# Martingales with bounded stopping time

Let $$(M_n)_{n\in\mathbb{N}}$$ be a discrete martingale with $$M_n \in L^2\ \forall n\in\mathbb{N}$$ and $$S,T$$ bounded stopping times with $$S\leq T$$ a.s.. Show $$E[(M_T − M_S)^2|\mathcal{F_s}]= E[M_T^2 − M_S^2|\cal{F_s}]\ a.s.$$

I tried $$E[(M_T − M_S)^2|\mathcal{F_s}]=E[(M_T^2 -2M_TM_S + M_S^2)^2|\mathcal{F_s}]= E[M_T^2|\mathcal{F_s}]-2E[M_TM_S|\mathcal{F_s}]+E[M_S^2|\mathcal{F_s}]$$ but it does not seem very useful...

### DATASET SECTION
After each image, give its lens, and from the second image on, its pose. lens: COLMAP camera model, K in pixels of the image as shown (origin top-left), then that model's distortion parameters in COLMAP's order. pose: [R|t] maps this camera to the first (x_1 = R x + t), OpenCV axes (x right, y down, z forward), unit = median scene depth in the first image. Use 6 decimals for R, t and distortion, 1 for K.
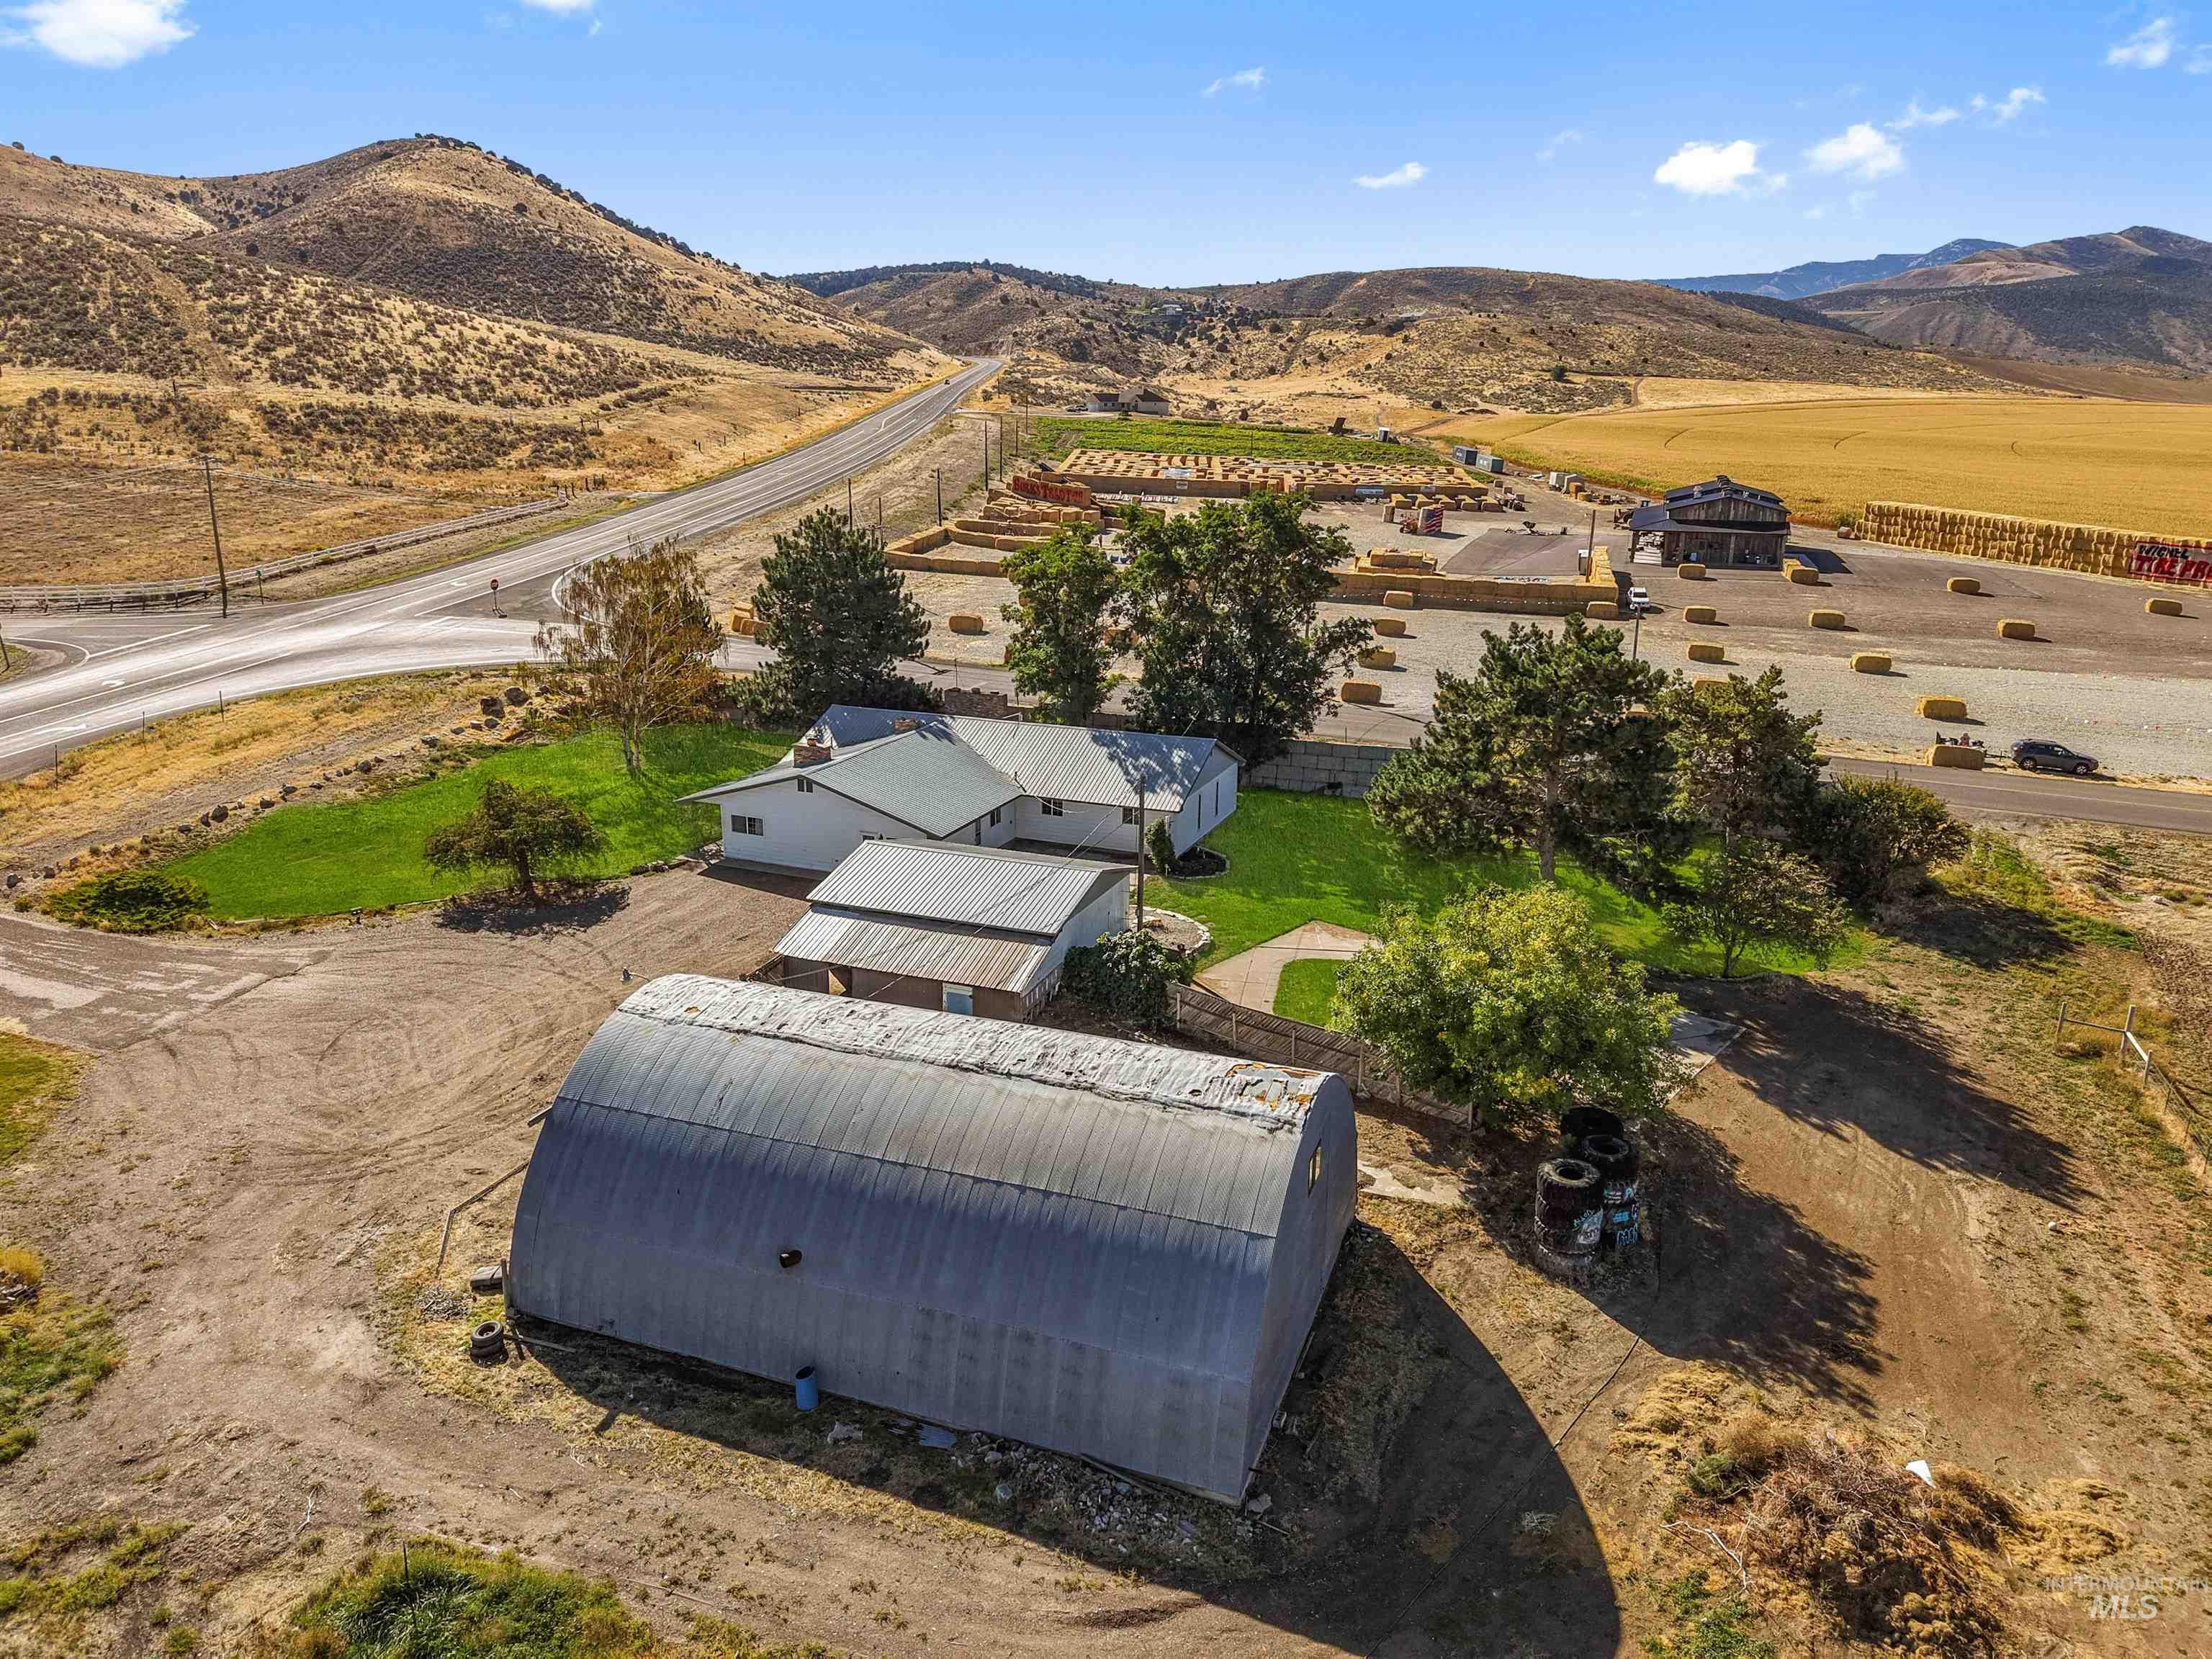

### EXERCISE OBJECTIVE
From the post on martingales with bounded stopping times, reproduce everything from "# Martingales with" down to "seem very useful...".

### EXERCISE RESULT
# Martingales with bounded stopping time

Let $$(M_n)_{n\in\mathbb{N}}$$ be a discrete martingale with $$M_n \in L^2\ \forall n\in\mathbb{N}$$ and $$S,T$$ bounded stopping times with $$S\leq T$$ a.s.. Show $$E[(M_T − M_S)^2|\mathcal{F_s}]= E[M_T^2 − M_S^2|\cal{F_s}]\ a.s.$$

I tried $$E[(M_T − M_S)^2|\mathcal{F_s}]=E[(M_T^2 -2M_TM_S + M_S^2)^2|\mathcal{F_s}]= E[M_T^2|\mathcal{F_s}]-2E[M_TM_S|\mathcal{F_s}]+E[M_S^2|\mathcal{F_s}]$$ but it does not seem very useful...